The pictures do not belong in the copy. Restate all of the records word for word.

INFORMATION SUPPLIED:

★ ★ ★ ★

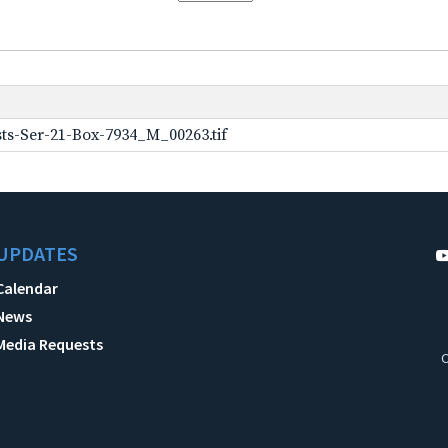
ts-Ser-21-Box-7934_M_00263.tif
UPDATES
Calendar
News
Media Requests
C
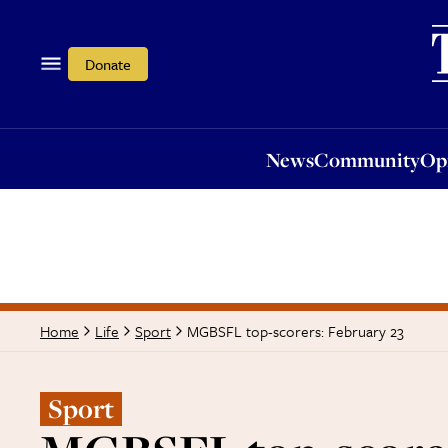
News
Community
Opi
Donate
News
Community
Op
MGBSFL top-scorers: February 23
Home
Life
Sport
Sport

★ ★ ★ ★

ANSWER AREA:
ts-Ser-21-Box-7934_M_00263.tif
UPDATES
Calendar
News
Media Requests
C
News
Community
Opi
Donate
News
Community
Op
MGBSFL top-scorers: February 23
Home
Life
Sport
Sport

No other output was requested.